Cyber Monday sales were on course to bring in a record $9.2 billion, according to evening estimates, building on a bumper Black Friday weekend for retailers driven by earlier-than-usual promotions and free shipping.
Shoppers have already had nearly a month of offers and deals as retailers look to draw out their vital holiday season, which is six days shorter this year due to a late Thanksgiving.
Adobe Analytics predicted that $72.1 billion was spent online in the month ending Dec. 1, and Cyber Monday—now traditionally the U.S. economy’s biggest internet shopping day—had logged a 16.9 percent jump in sales over the year prior as of 7 p.m. ET.
Adobe, which measures transactions from 80 of the biggest 100 U.S. retailers, said it marked down its prior $9.4 billion forecast slightly as more data came in.
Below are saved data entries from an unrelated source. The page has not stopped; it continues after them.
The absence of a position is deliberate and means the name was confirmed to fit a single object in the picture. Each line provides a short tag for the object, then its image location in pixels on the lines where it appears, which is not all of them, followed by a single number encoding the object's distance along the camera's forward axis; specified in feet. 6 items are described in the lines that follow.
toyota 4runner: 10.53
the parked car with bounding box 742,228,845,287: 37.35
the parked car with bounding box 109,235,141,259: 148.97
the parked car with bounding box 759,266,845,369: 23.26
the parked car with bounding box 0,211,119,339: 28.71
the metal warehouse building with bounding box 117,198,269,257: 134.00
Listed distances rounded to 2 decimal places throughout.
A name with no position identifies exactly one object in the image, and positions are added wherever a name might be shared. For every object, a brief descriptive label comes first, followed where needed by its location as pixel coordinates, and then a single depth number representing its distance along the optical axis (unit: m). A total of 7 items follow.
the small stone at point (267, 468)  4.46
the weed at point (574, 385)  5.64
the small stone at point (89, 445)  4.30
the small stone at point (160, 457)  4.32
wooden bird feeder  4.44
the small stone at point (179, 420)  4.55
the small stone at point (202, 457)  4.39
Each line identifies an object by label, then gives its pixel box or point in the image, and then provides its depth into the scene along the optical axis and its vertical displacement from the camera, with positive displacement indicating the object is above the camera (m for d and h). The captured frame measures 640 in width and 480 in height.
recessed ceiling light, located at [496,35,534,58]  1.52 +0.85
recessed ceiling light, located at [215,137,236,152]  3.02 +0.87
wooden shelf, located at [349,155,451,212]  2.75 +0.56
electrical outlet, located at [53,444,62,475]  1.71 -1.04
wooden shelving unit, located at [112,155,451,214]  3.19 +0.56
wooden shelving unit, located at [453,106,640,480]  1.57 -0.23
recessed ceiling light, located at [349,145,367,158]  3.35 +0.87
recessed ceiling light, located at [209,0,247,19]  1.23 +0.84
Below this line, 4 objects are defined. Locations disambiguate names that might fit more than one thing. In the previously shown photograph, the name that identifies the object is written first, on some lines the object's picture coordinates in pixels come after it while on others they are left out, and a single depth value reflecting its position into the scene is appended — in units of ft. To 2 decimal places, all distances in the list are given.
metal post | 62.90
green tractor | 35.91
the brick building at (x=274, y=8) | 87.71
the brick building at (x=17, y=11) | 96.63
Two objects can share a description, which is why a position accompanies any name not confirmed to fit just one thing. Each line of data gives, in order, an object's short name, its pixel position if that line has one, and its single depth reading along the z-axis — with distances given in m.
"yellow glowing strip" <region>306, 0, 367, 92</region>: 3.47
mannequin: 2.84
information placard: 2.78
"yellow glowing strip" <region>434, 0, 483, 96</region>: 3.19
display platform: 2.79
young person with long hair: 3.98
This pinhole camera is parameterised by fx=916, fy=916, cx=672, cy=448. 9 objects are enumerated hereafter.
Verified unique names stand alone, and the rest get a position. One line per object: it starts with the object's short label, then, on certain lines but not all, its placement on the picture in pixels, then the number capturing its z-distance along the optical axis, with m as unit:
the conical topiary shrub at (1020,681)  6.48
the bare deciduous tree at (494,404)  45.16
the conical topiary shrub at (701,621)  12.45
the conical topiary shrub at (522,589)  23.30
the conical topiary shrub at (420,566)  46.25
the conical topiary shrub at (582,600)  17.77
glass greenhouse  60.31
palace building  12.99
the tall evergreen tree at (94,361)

Amazon.com and rivals such as Target and Walmart were poised to benefit from the event, having beefed up delivery services to fulfill online orders more quickly. In-store pickup of online orders has become smoother, too, said Carol Spieckerman, president at consultancy Spieckerman Retail.
“At the end of the day, Cyber Monday is just Black Friday revisited so the momentum, and the deals, really started last week,” Spieckerman said.
Adobe also said $3 billion of the estimated sales would be from smartphones, a new U.S. record.
Large companies did well in this channel, outpacing small businesses due to investment in mobile apps and other technology, as well as to larger product and deals selections, said Taylor Schreiner, director of Adobe Digital Insights.
“The big companies are still getting disproportionate growth versus the small ones,” he said.